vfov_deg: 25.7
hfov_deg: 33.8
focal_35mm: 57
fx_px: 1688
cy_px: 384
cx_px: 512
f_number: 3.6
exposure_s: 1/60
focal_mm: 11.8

********************

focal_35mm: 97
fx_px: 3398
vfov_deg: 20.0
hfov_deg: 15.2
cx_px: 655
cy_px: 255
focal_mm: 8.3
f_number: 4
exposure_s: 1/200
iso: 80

********************

→ **WORK ITEM**
Which lines run from the one holding "vfov_deg: 25.7" through the one holding "focal_mm: 11.8" in the records above? Repeat them exactly, both included, and nothing more.

→ **OUTPUT BELOW**
vfov_deg: 25.7
hfov_deg: 33.8
focal_35mm: 57
fx_px: 1688
cy_px: 384
cx_px: 512
f_number: 3.6
exposure_s: 1/60
focal_mm: 11.8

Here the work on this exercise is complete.